The Public Service Association is calling on the NSW Government to act urgently to bring the state's broken privatised child protection system back under public control.
The latest statistics show a quarter of the children who died in New South Wales last year were known to authorities. Low staffing numbers are reported to be among the reasons for some of the deaths of children known to child protection.
According to the Department's own figures, the vacancy rate for caseworkers has increased by 250 per cent in the year, and year-on-year, New South Wales is losing more caseworkers than it is employing. Aboriginal staff are leaving at a higher rate.
PSA General Secretary Stewart Little said his union was in constant discussions with Child Protection Minister Kate Washington who needs to act fast.
“It’s not Kate Washington's fault the system is broken, but it’s her responsibility to clean it up and the solution can’t be a bit more money. What we need substantive reform of a broken, privatised system,” Mr Little said.
“Minister Washington, to her credit, has acknowledged that costly and inefficient privatised child protection services in NSW might have to be placed back into public hands. We now need the government to act.
“Private providers pick and choose which kids they take on, and often refuse to accept responsibility for the most troubled children.

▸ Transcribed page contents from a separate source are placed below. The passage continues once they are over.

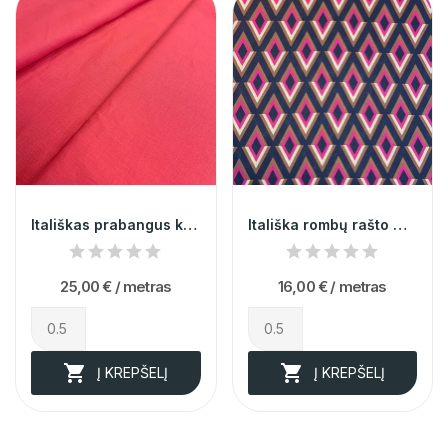
Itališkas prabangus koralinis linas
Itališka rombų rašto medvilnė su viskoze 011765
25,00 €
/ metras
16,00 €
/ metras


Į KREPŠELĮ
Į KREPŠELĮ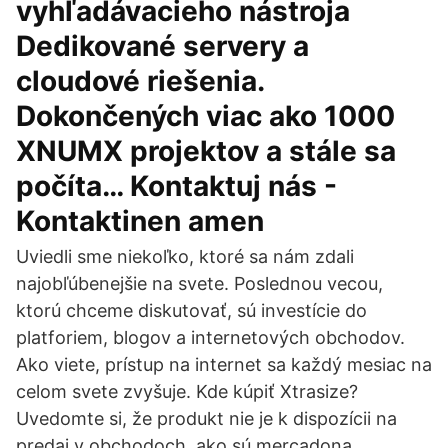
vyhľadávacieho nástroja
Dedikované servery a
cloudové riešenia.
Dokončených viac ako 1000
XNUMX projektov a stále sa
počíta… Kontaktuj nás -
Kontaktinen amen
Uviedli sme niekoľko, ktoré sa nám zdali
najobľúbenejšie na svete. Poslednou vecou,
ktorú chceme diskutovať, sú investície do
platforiem, blogov a internetových obchodov.
Ako viete, prístup na internet sa každý mesiac na
celom svete zvyšuje. Kde kúpiť Xtrasize?
Uvedomte si, že produkt nie je k dispozícii na
predaj v obchodoch, ako sú mercadona,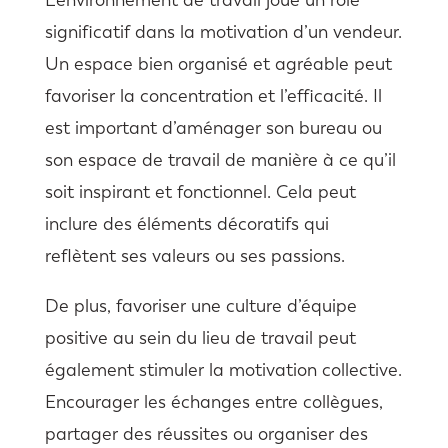
significatif dans la motivation d’un vendeur.
Un espace bien organisé et agréable peut
favoriser la concentration et l’efficacité. Il
est important d’aménager son bureau ou
son espace de travail de manière à ce qu’il
soit inspirant et fonctionnel. Cela peut
inclure des éléments décoratifs qui
reflètent ses valeurs ou ses passions.
De plus, favoriser une culture d’équipe
positive au sein du lieu de travail peut
également stimuler la motivation collective.
Encourager les échanges entre collègues,
partager des réussites ou organiser des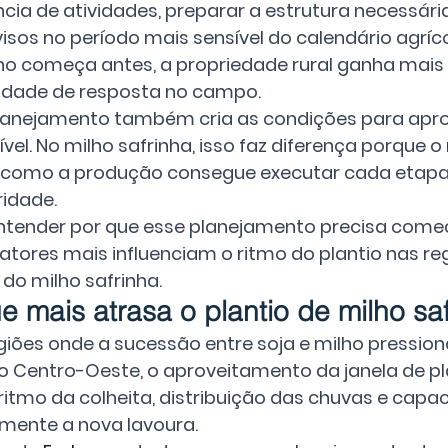
cia de atividades, preparar a estrutura necessária 
isos no período mais sensível do calendário agríc
ho começa antes, a propriedade rural ganha mais f
dade de resposta no campo.
lanejamento também cria as condições para aprov
ível. No milho safrinha, isso faz diferença porque 
como a produção consegue executar cada etapa 
ridade.
ntender por que esse planejamento precisa começ
fatores mais influenciam o ritmo do plantio nas r
 do milho safrinha. 
e mais atrasa o plantio de milho sa
giões onde a sucessão entre soja e milho pressiona
 Centro-Oeste, o aproveitamento da janela de pl
itmo da colheita, distribuição das chuvas e capa
mente a nova lavoura.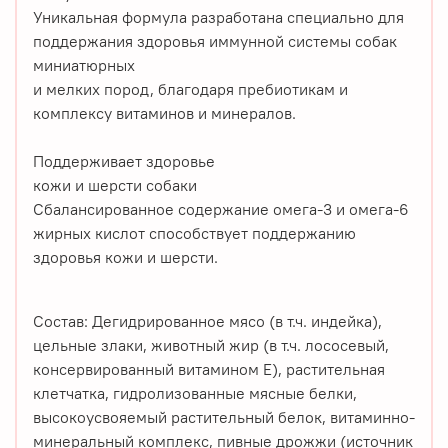
Уникальная формула разработана специально для
поддержания здоровья иммунной системы собак
миниатюрных
и мелких пород, благодаря пребиотикам и
комплексу витаминов и минералов.
Поддерживает здоровье
кожи и шерсти собаки
Сбалансированное содержание омега-3 и омега-6
жирных кислот способствует поддержанию
здоровья кожи и шерсти.
Состав:
Дегидрированное мясо (в т.ч. индейка),
цельные злаки, животный жир (в т.ч. лососевый,
консервированный витамином E), растительная
клетчатка, гидролизованные мясные белки,
высокоусвояемый растительный белок, витаминно-
минеральный комплекс, пивные дрожжи (источник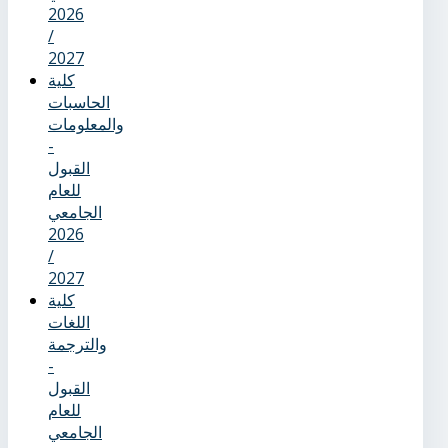
2026
/
2027
كلية
الحاسبات
والمعلومات
-
القبول
للعام
الجامعي
2026
/
2027
كلية
اللغات
والترجمة
-
القبول
للعام
الجامعي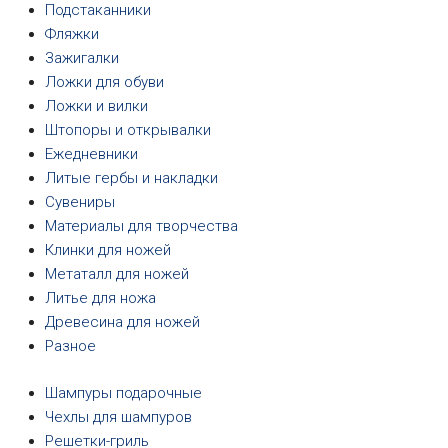
Подстаканники
Фляжки
Зажигалки
Ложки для обуви
Ложки и вилки
Штопоры и открывалки
Ежедневники
Литые гербы и накладки
Сувениры
Материалы для творчества
Клинки для ножей
Метаталл для ножей
Литье для ножа
Древесина для ножей
Разное
Шампуры подарочные
Чехлы для шампуров
Решетки-гриль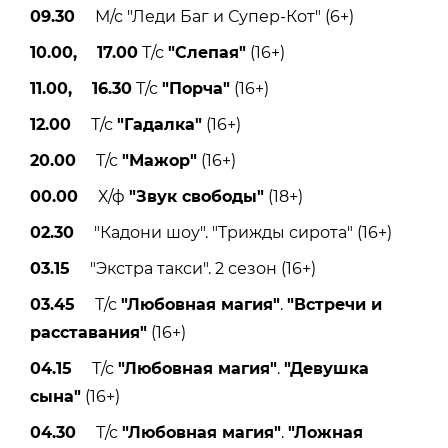
09.30
М/с "Леди Баг и Супер-Кот" (6+)
10.00, 17.00
Т/с
"Слепая"
(16+)
11.00, 16.30
Т/с
"Порча"
(16+)
12.00
Т/с
"Гадалка"
(16+)
20.00
Т/с
"Мажор"
(16+)
00.00
Х/ф
"Звук свободы"
(18+)
02.30
"Кадони шоу". "Трижды сирота" (16+)
03.15
"Экстра такси". 2 сезон (16+)
03.45
Т/с
"Любовная магия"
.
"Встречи и
расставания"
(16+)
04.15
Т/с
"Любовная магия"
.
"Девушка
сына"
(16+)
04.30
Т/с
"Любовная магия"
.
"Ложная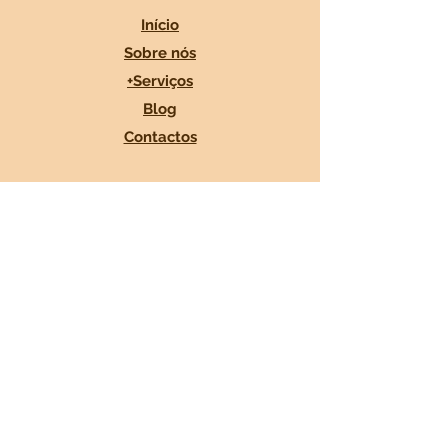
Início
Sobre nós
+Serviços
Blog
Contactos
Nossos Parceiros
GOSBI
Rações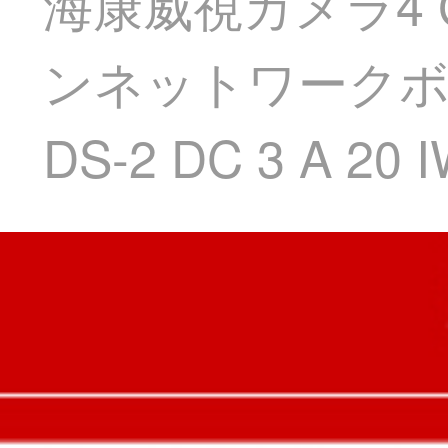
海康威視カメラ4
ンネットワークボ
DS-2 DC 3 A 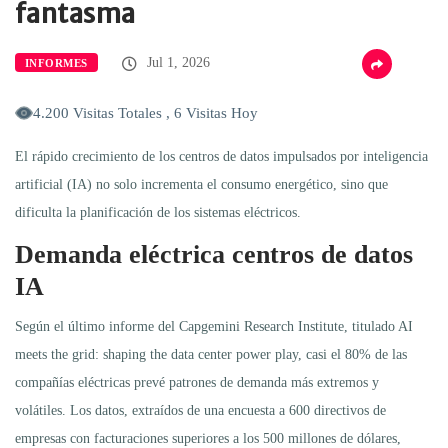
fantasma
Jul 1, 2026
INFORMES
4.200 Visitas Totales , 6 Visitas Hoy
El rápido crecimiento de los centros de datos impulsados por inteligencia
artificial (IA) no solo incrementa el consumo energético, sino que
dificulta la planificación de los sistemas eléctricos.
Demanda eléctrica centros de datos
IA
Según el último informe del Capgemini Research Institute, titulado AI
meets the grid: shaping the data center power play, casi el 80% de las
compañías eléctricas prevé patrones de demanda más extremos y
volátiles. Los datos, extraídos de una encuesta a 600 directivos de
empresas con facturaciones superiores a los 500 millones de dólares,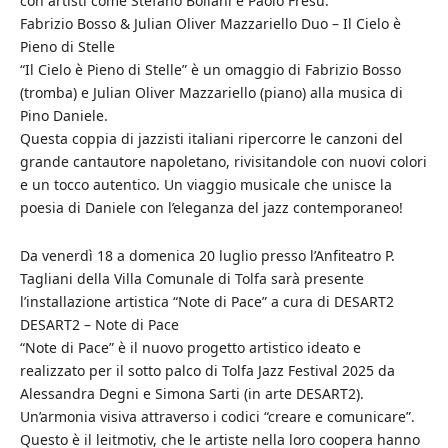
con artisti come Stefano Bollani e Paolo Fresu.
Fabrizio Bosso & Julian Oliver Mazzariello Duo – Il Cielo è
Pieno di Stelle
“Il Cielo è Pieno di Stelle” è un omaggio di Fabrizio Bosso
(tromba) e Julian Oliver Mazzariello (piano) alla musica di
Pino Daniele.
Questa coppia di jazzisti italiani ripercorre le canzoni del
grande cantautore napoletano, rivisitandole con nuovi colori
e un tocco autentico. Un viaggio musicale che unisce la
poesia di Daniele con l’eleganza del jazz contemporaneo!
Da venerdì 18 a domenica 20 luglio presso l’Anfiteatro P.
Tagliani della Villa Comunale di Tolfa sarà presente
l’installazione artistica “Note di Pace” a cura di DESART2
DESART2 – Note di Pace
“Note di Pace” è il nuovo progetto artistico ideato e
realizzato per il sotto palco di Tolfa Jazz Festival 2025 da
Alessandra Degni e Simona Sarti (in arte DESART2).
Un’armonia visiva attraverso i codici “creare e comunicare”.
Questo è il leitmotiv, che le artiste nella loro coopera hanno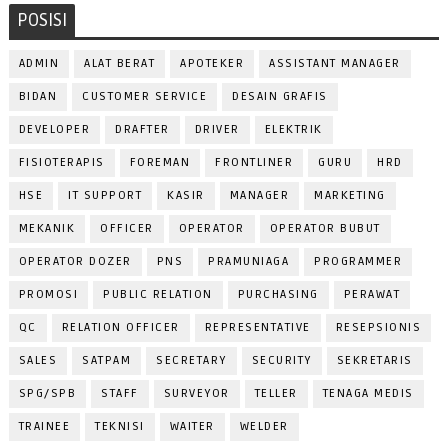
POSISI
ADMIN
ALAT BERAT
APOTEKER
ASSISTANT MANAGER
BIDAN
CUSTOMER SERVICE
DESAIN GRAFIS
DEVELOPER
DRAFTER
DRIVER
ELEKTRIK
FISIOTERAPIS
FOREMAN
FRONTLINER
GURU
HRD
HSE
IT SUPPORT
KASIR
MANAGER
MARKETING
MEKANIK
OFFICER
OPERATOR
OPERATOR BUBUT
OPERATOR DOZER
PNS
PRAMUNIAGA
PROGRAMMER
PROMOSI
PUBLIC RELATION
PURCHASING
PERAWAT
QC
RELATION OFFICER
REPRESENTATIVE
RESEPSIONIS
SALES
SATPAM
SECRETARY
SECURITY
SEKRETARIS
SPG/SPB
STAFF
SURVEYOR
TELLER
TENAGA MEDIS
TRAINEE
TEKNISI
WAITER
WELDER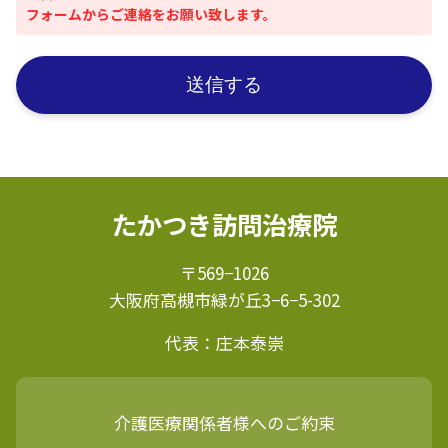
フォームからご連絡をお願い致します。
たかつき訪問治療院
〒569−1026
大阪府高槻市緑が丘3−6−5-302
代表：庄本泰崇
介護医療関係者様へのご約束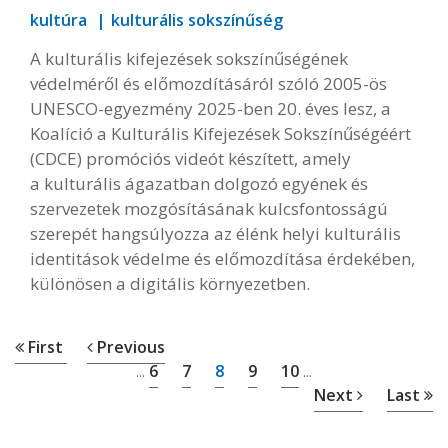
kultúra
kulturális sokszínűség
A kulturális kifejezések sokszínűségének
védelméről és előmozdításáról szóló 2005-ös
UNESCO-egyezmény 2025-ben 20. éves lesz, a
Koalíció a Kulturális Kifejezések Sokszínűségéért
(CDCE) promóciós videót készített, amely
a kulturális ágazatban dolgozó egyének és
szervezetek mozgósításának kulcsfontosságú
szerepét hangsúlyozza az élénk helyi kulturális
identitások védelme és előmozdítása érdekében,
különösen a digitális környezetben.
First
Previous
6
7
8
9
10
...
...
Next
Last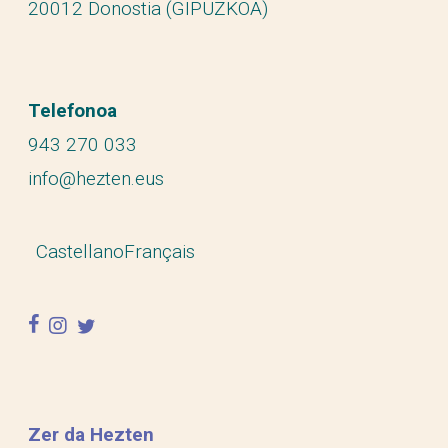
20012 Donostia (GIPUZKOA)
Telefonoa
943 270 033
info@hezten.eus
Castellano
Français
facebook
instagram
twitter
Zer da Hezten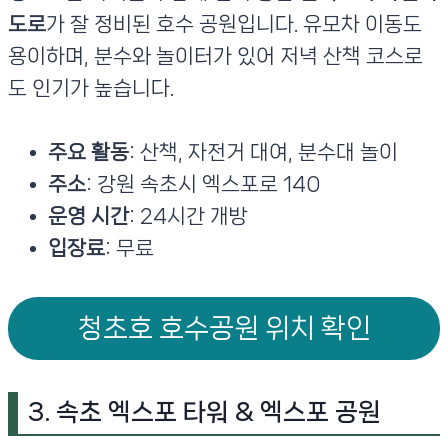
도로
가 잘 정비된 호수 공원입니다. 유모차 이동도
용이하며, 분수와 놀이터가 있어 저녁 산책 코스로
도 인기가 높습니다.
주요 활동
: 산책, 자전거 대여, 분수대 놀이
주소
: 강원 속초시 엑스포로 140
운영 시간
: 24시간 개방
입장료
: 무료
청초호 호수공원 위치 확인
3. 속초 엑스포 타워 & 엑스포 공원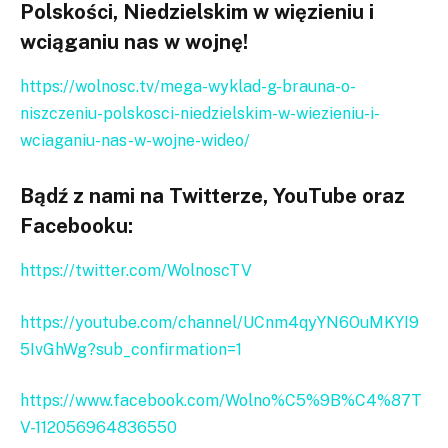
Polskości, Niedzielskim w więzieniu i
wciąganiu nas w wojnę!
https://wolnosc.tv/mega-wyklad-g-brauna-o-
niszczeniu-polskosci-niedzielskim-w-wiezieniu-i-
wciaganiu-nas-w-wojne-wideo/
Bądź z nami na Twitterze, YouTube oraz
Facebooku:
https://twitter.com/WolnoscTV
https://youtube.com/channel/UCnm4qyYN6OuMKYI9
5IvGhWg?sub_confirmation=1
https://www.facebook.com/Wolno%C5%9B%C4%87T
V-112056964836550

"Hundreds of kids are being left to live in scrappy motels for months, barely supervised by untrained staff. The privatised foster system has been left to wither and die. The terrible inefficiencies are costing NSW taxpayers more than we ever paid for the public system. In at least one case, an ‘Alternative Care Arrangement’ cost NSW around $3 million to provide support to one child in need.
“The government has a moral responsibility to care for the most vulnerable kids, and it is failing at the moment. The way to take responsibility is to stop outsourcing to NGOs, take control, and start getting qualified caseworkers back into the system.
"The privatisation of child protection service in New South Wales was a grotesque experiment and it's been a grotesque failure.
“We have seen a surge in domestic violence recently and that is only going to increase demand on a system that is already broken.
"Protecting our most vulnerable kids is the responsibility of New South Wales, and we should have never outsourced that responsibility to private providers. It won't be a simple administrative task to bring everything back into public hands, but it's far from impossible. If we move now we will improve futures, save the taxpayer money, and save lives,” Mr Little said.